“Correlation does not imply causation”. If you have ever done data analysis yourself then this phrase must be engrained in your brain. As over-used as this phrase seems it is probably not said enough. There is a reason for the popularity of the content about correlation vs causation (isn’t there?).

Simply speaking, correlation means there is a mutual relationship or connection between variables. If values of both variables increase simultaneously then the correlation is positive, if one increases while the other decreases – the correlation is negative.

Vector of the correlation

Although the existence of that connection alone does not mean one is caused by the other that is not to say it never is (just to make it a bit more confusing for you). Sometimes (!) one indeed causes the other. One of the common mistakes in that case is confusing the vector of the causality. Think of when you were a little child and you thought that trees made the wind blow.

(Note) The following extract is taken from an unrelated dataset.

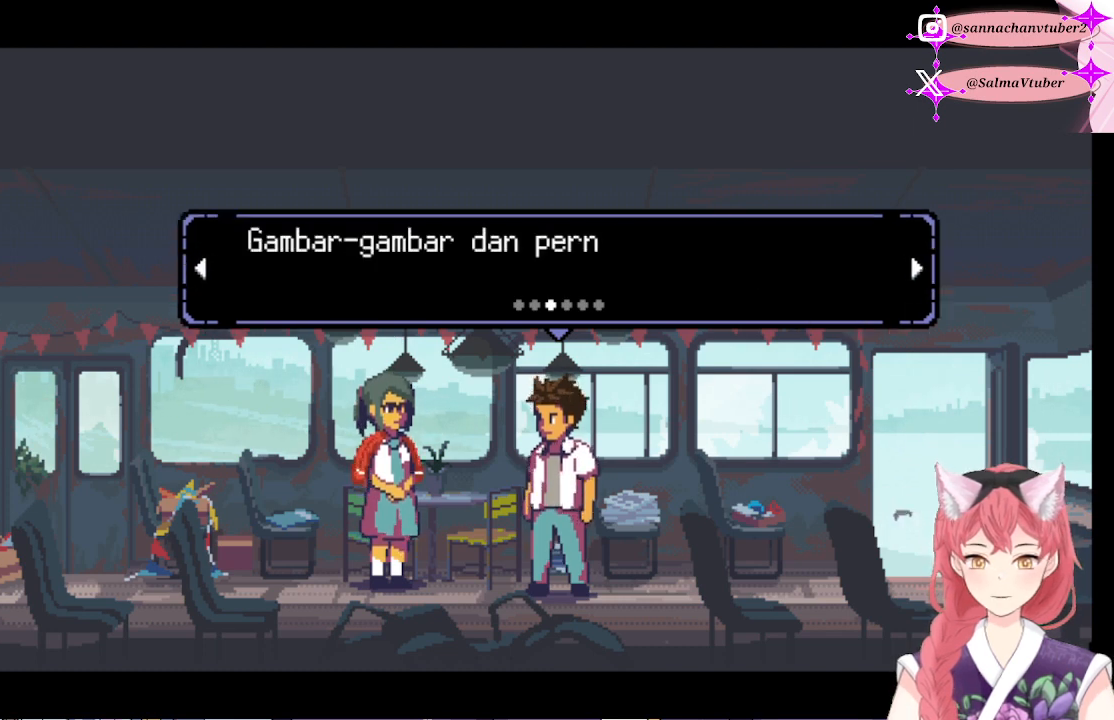
{"buttons": [], "right_stick": "center", "events": [[200, "DPAD_RIGHT", "down"], [433, "DPAD_RIGHT", "up"]]}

On a more serious note, in middle ages people believed that lice were good for health because they almost never found lice on sick people. As we later discovered, lice are very sensitive to the increase of the temperature of human body. So they left the “host” before it was even obvious that the person was sick. That led everybody to believe they got sick after the lice left them while it was the other way around. So, in that case the correlation did mean causation, but people misinterpreted its direction. (source: https://en.wikipedia.org/wiki/Correlation_does_not_imply_causation)

But even when one event directly causes the other that kind of conclusion cannot be made based on a single correlation. For example, take smoking and lung cancer. There is a direct correlation between the two but before it got accepted as a fact that smoking indeed causes lung cancer, numerous other hypotheses were tested. The correlation between smoking and lung cancer was also supported by other correlations and tests involving many doctors working on the extensive research (source: https://sciencebasedmedicine.org/evidence-in-medicine-correlation-and-causation/).

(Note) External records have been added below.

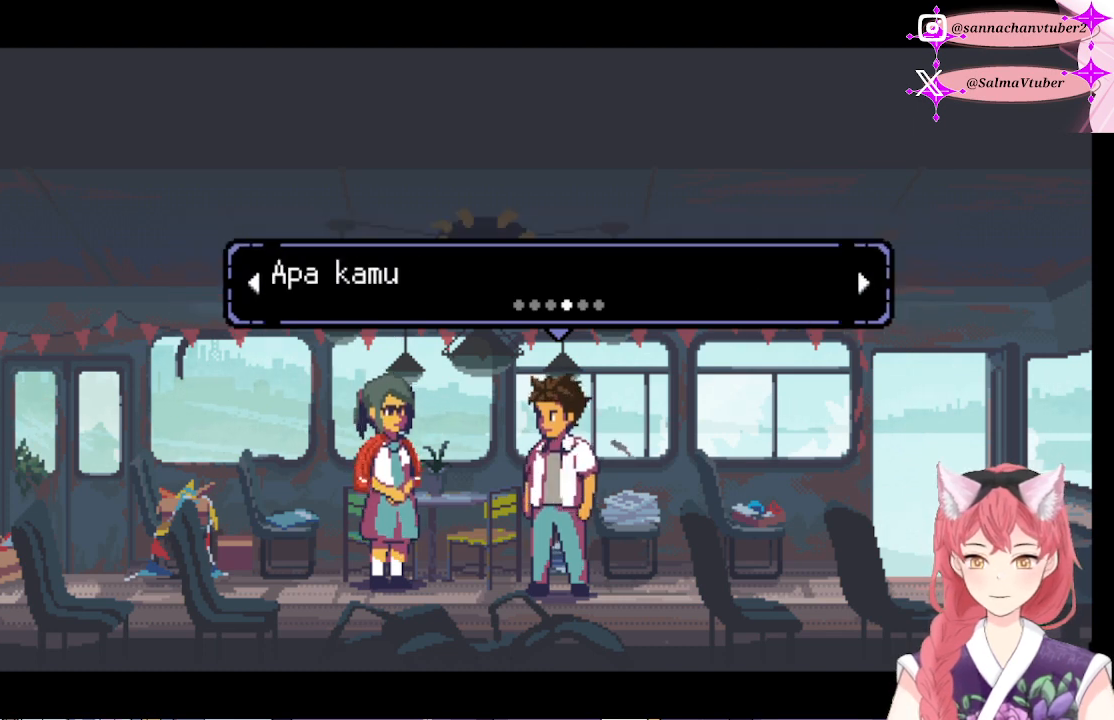
{"buttons": [], "right_stick": "center", "events": []}
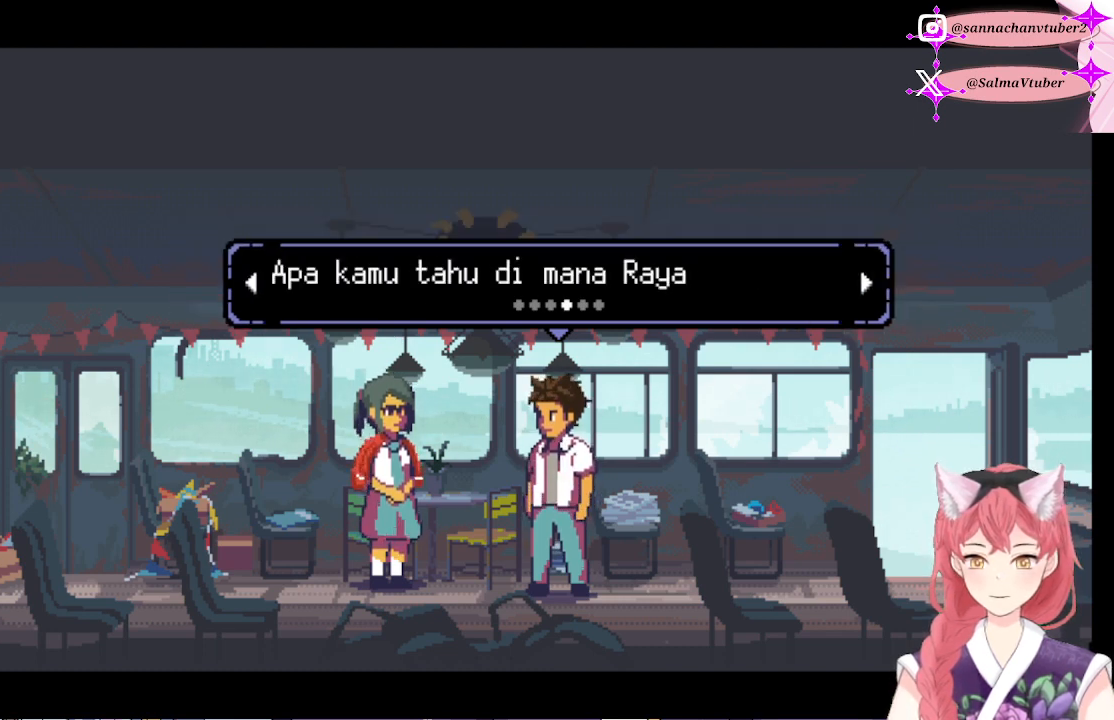
{"buttons": [], "right_stick": "center", "events": [[100, "DPAD_RIGHT", "down"], [300, "DPAD_RIGHT", "up"]]}
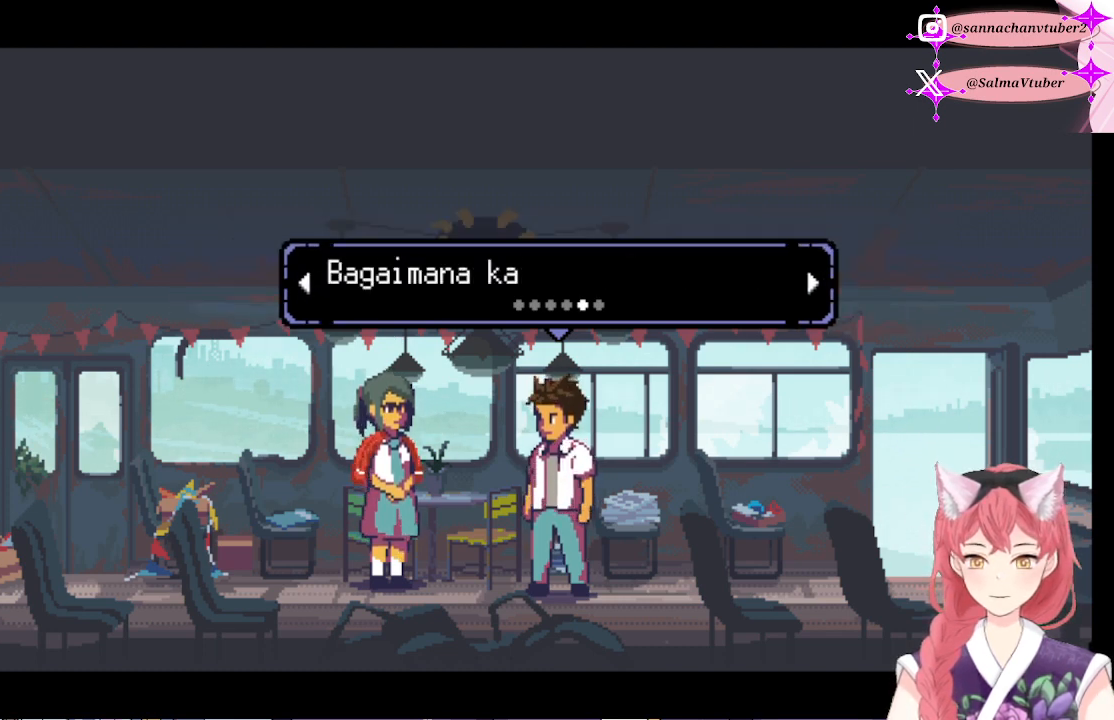
{"buttons": [], "right_stick": "center", "events": []}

Correlation caused by the third factor

Very often there is a third factor that causes correlation between two events. Without that third factor there would be no correlation between the other two.

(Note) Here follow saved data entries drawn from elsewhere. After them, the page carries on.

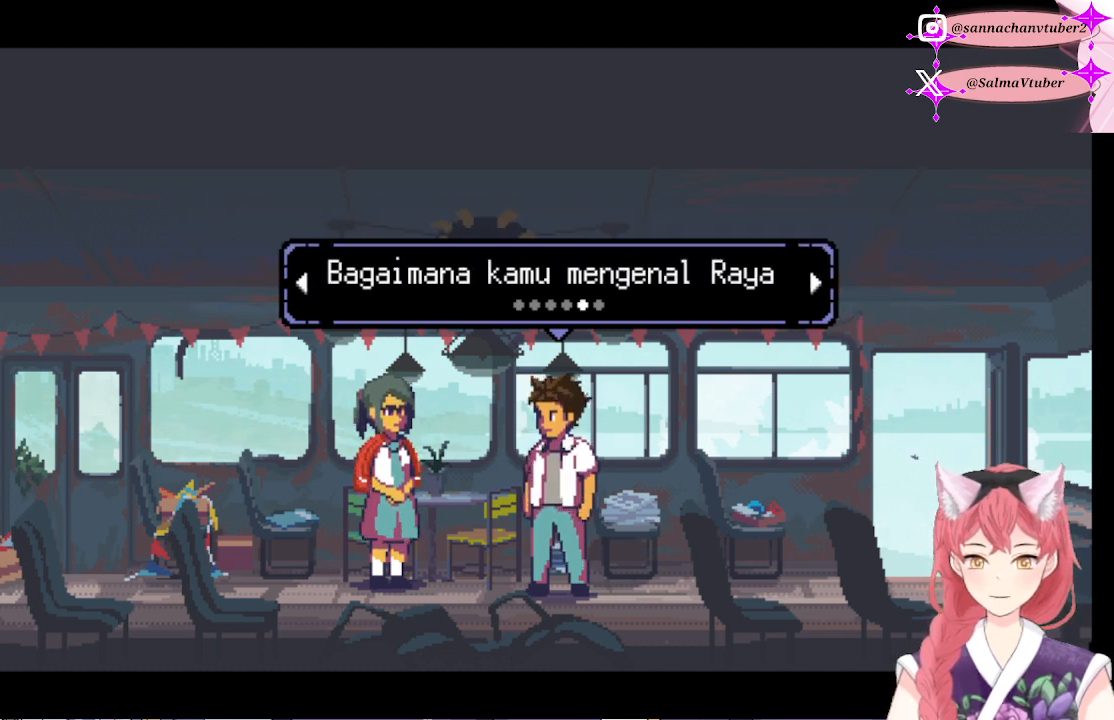
{"buttons": [], "right_stick": "center", "events": [[333, "DPAD_RIGHT", "down"], [467, "DPAD_RIGHT", "up"]]}
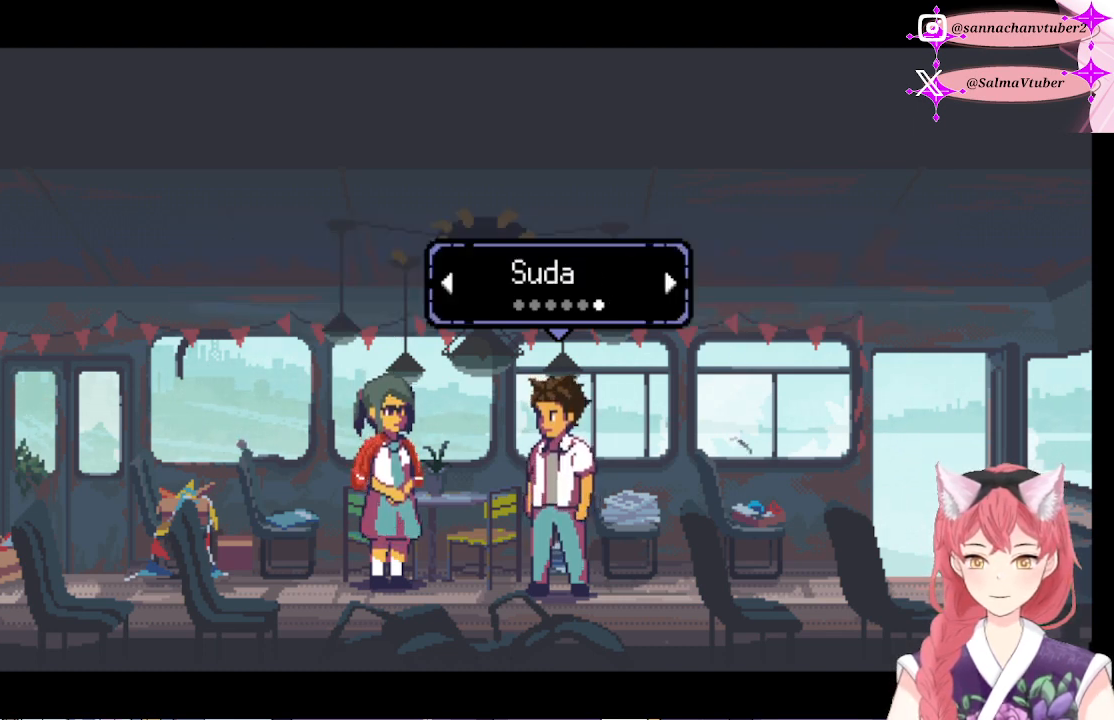
{"buttons": [], "right_stick": "center", "events": []}
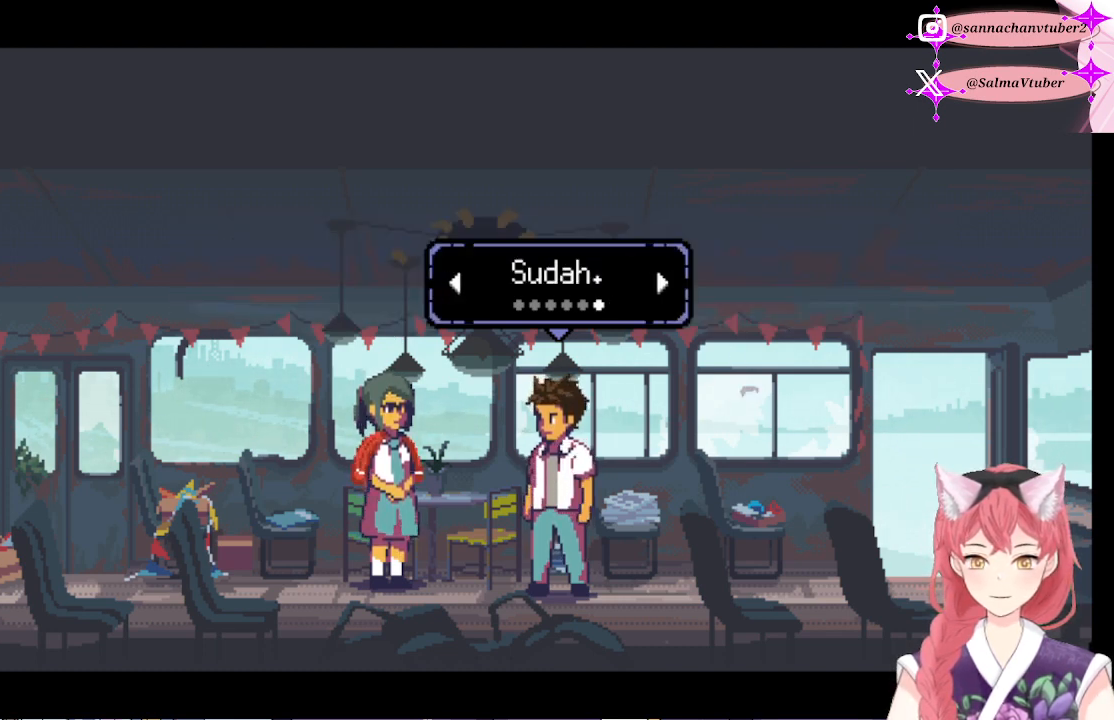
{"buttons": [], "right_stick": "center", "events": [[67, "A", "down"], [200, "A", "up"]]}
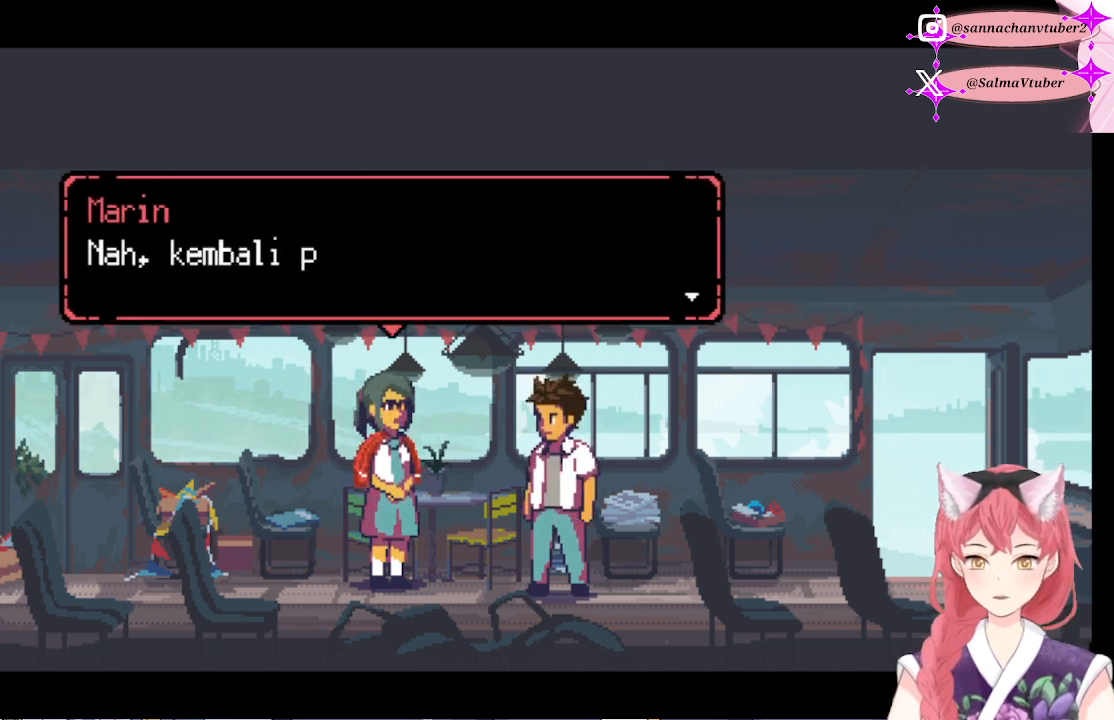
{"buttons": [], "right_stick": "center", "events": []}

correlation vs causation, funny example

Image source: https://www.youtube.com/watch?v=bnIIPqHZnAk

I’m afraid, Barney, unless you’re at a prom or a wedding, wearing a boutonniere will not help you much with the ladies.

One very famous example in this subject is the correlation between the ice cream sales and the rates of drowning. The third factor that makes both of those variables increase is the time of year and temperature. So, don’t worry and enjoy your ice cream, it will not make you drown.

Coincidental correlations

Very often correlations are just coincidental like in this example below.

Image source: http://www.tylervigen.com/spurious-correlations

As you can see if you dig long enough through large data sets you can always find some correlations. Whilst amusing, these correlations are made ‘after-the-event’ with unrelated datasets. The danger for anyone exploring data is the assumption that any correlations found will be meaningful. Worse still, if people approach data expecting specific factors to be related, confirmatory bias can kick in leading to correlations that support expectations.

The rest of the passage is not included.